Exercise goal -> Lines outside the range are not wanted. Give again exactly the lines between the line holding "plate: present [361,247,451,287]" and the line holding "wine bottle: present [544,199,620,424]", inclusive, from the listing below.

Records to use ->
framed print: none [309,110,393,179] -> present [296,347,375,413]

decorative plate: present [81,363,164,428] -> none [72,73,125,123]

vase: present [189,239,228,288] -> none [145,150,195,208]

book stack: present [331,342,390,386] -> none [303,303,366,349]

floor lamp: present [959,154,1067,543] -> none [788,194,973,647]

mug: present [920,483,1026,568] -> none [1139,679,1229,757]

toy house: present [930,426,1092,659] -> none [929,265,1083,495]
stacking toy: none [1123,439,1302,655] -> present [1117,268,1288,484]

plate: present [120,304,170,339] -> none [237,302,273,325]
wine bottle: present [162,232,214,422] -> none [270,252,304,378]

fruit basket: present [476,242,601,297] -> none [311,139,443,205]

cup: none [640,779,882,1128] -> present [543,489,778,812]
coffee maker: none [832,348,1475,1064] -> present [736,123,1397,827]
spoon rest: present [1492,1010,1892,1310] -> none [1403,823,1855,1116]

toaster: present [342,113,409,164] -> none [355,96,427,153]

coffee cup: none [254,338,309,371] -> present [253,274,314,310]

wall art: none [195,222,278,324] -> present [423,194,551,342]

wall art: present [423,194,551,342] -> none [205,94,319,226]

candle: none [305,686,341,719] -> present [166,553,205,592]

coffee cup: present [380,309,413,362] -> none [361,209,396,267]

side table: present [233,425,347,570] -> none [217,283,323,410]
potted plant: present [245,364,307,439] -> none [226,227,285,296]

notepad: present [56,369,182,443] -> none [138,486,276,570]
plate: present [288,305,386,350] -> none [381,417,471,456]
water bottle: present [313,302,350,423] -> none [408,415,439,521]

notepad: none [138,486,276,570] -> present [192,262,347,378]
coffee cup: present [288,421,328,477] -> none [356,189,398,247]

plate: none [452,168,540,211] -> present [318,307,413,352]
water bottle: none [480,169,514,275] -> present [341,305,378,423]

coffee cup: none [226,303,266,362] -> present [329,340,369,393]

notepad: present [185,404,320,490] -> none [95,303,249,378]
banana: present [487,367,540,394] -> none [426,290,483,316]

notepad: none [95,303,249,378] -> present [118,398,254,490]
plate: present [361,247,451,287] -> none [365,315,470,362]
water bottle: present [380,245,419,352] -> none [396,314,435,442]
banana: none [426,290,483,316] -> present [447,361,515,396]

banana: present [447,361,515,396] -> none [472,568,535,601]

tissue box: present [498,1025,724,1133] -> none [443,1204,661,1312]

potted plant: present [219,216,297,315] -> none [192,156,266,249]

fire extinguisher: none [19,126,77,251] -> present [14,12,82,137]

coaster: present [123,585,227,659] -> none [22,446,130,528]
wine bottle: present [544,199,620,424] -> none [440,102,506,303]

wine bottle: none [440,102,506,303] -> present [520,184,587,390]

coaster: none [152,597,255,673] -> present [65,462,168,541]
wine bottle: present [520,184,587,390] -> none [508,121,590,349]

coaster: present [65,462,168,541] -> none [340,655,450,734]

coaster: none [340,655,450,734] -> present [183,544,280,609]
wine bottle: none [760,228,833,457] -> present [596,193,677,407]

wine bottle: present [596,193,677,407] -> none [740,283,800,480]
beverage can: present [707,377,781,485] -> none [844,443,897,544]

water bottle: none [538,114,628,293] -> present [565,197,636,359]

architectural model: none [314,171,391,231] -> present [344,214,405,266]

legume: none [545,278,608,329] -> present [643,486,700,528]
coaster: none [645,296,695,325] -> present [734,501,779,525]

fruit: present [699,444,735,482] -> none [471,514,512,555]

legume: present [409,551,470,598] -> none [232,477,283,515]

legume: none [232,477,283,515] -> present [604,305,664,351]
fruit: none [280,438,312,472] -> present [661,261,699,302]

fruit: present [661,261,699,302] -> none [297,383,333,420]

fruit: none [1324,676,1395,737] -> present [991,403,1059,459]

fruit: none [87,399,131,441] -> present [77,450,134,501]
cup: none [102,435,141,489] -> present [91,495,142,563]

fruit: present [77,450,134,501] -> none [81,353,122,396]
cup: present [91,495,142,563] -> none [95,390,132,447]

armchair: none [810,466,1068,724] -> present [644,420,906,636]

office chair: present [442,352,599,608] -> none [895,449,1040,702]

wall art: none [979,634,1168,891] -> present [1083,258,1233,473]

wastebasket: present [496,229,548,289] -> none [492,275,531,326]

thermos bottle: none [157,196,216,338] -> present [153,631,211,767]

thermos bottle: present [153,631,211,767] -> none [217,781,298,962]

Expected answer ->
plate: present [361,247,451,287] -> none [365,315,470,362]
water bottle: present [380,245,419,352] -> none [396,314,435,442]
banana: none [426,290,483,316] -> present [447,361,515,396]

banana: present [447,361,515,396] -> none [472,568,535,601]

tissue box: present [498,1025,724,1133] -> none [443,1204,661,1312]

potted plant: present [219,216,297,315] -> none [192,156,266,249]

fire extinguisher: none [19,126,77,251] -> present [14,12,82,137]

coaster: present [123,585,227,659] -> none [22,446,130,528]
wine bottle: present [544,199,620,424] -> none [440,102,506,303]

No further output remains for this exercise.